置杵牛川の支流で、上流に「新区画ダム」という、何ともユニークな名前のダムがあります。音からは nitat-pa-oma-nay かなぁ、と思わせます。

nitat-pa-oma-nay であれば、「湿地・かみて・そこに入る・川」となりますね。実際の地形もそんな感じに見えます。

……もうおしまいなのかって? ええ。たまにはあっさりと終わるのもアリかなぁ、と。次もちょっと面倒くさそうな雰囲気なので……(ぇ)

オヤウンナイ川

美瑛町の「しろがねダム」から美瑛川に注ぐ支流の名前です。知里さんの「上川郡アイヌ語地名解」には、次のように記されています。

オヤウンナイ(Oyau-un-nai「蛇・いる・沢」)
(知里真志保「上川郡アイヌ語地名解」平凡社『知里真志保著作集 3』に所収)

あれ? oyau なんてアイヌ語はあったかな……? それに、アイヌ語の地名で「蛇がいる」という場合は、多くの場合「アレがいる」という風に言挙げを憚る場合が多いので、ちょっと違和感が……。

なお、アイヌ語で「蛇」を表す場合、kinasut あるいは kinasutunkur と言うのだそうです(kina-sut-un-kur で「草・根元・にいる・人」となりますね)。oyau とは似ても似つかないような……。

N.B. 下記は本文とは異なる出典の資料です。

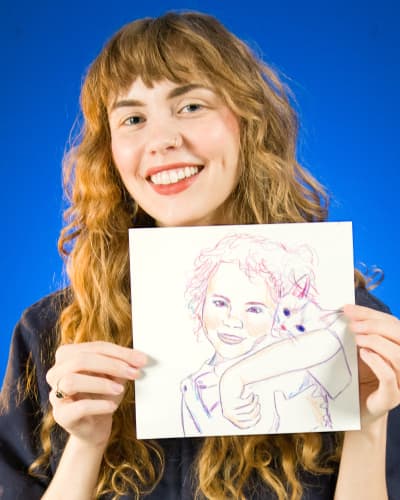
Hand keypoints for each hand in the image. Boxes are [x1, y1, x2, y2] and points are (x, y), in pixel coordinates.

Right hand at [46, 341, 146, 447]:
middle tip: (134, 372)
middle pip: (80, 360)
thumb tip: (139, 358)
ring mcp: (55, 394)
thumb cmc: (103, 395)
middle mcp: (56, 372)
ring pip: (71, 381)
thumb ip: (122, 364)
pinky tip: (112, 406)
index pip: (94, 347)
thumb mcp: (113, 376)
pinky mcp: (61, 416)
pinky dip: (98, 405)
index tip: (141, 359)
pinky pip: (78, 407)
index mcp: (68, 356)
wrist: (95, 426)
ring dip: (101, 383)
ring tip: (121, 389)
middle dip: (111, 365)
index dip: (119, 352)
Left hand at [219, 369, 260, 428]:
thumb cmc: (235, 393)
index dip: (253, 421)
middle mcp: (228, 414)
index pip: (244, 426)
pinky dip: (251, 397)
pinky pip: (247, 402)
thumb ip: (243, 414)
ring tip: (255, 396)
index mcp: (229, 417)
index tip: (259, 414)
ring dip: (255, 402)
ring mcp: (229, 407)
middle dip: (257, 409)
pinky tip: (251, 393)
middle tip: (258, 402)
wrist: (229, 379)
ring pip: (249, 409)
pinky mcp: (232, 400)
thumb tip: (254, 420)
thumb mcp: (238, 406)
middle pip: (249, 417)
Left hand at [344, 304, 399, 424]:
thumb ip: (360, 334)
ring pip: (399, 355)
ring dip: (375, 341)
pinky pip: (389, 377)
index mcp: (399, 348)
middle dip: (374, 325)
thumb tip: (348, 312)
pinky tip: (362, 353)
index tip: (348, 309)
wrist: (356, 409)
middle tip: (352, 325)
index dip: (371, 314)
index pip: (393, 324)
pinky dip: (376, 361)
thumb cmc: (359, 376)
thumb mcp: (360, 350)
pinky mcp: (392, 398)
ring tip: (356, 338)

おっかしーなー、と思っていたところ、答が見つかりました。服部四郎さんの「アイヌ語方言辞典」によれば、「蛇」は樺太方言'oyaw と言うのだとか。知里さんは樺太に滞在した経験もあるので、'oyaw が樺太方言であることに気づかず、うっかりこのような解を出してしまった、という可能性がありそうです。

では、オヤウンナイはどういう意味か……という話になるのですが、o-ya-un-nay で「川尻・網・ある・沢」あたりでしょうか。白金温泉より更に奥に入ったところに「オヤウシナイ滝」という滝があるのですが、これも川の名前なのだとすれば、似たような由来があるのかもしれませんね。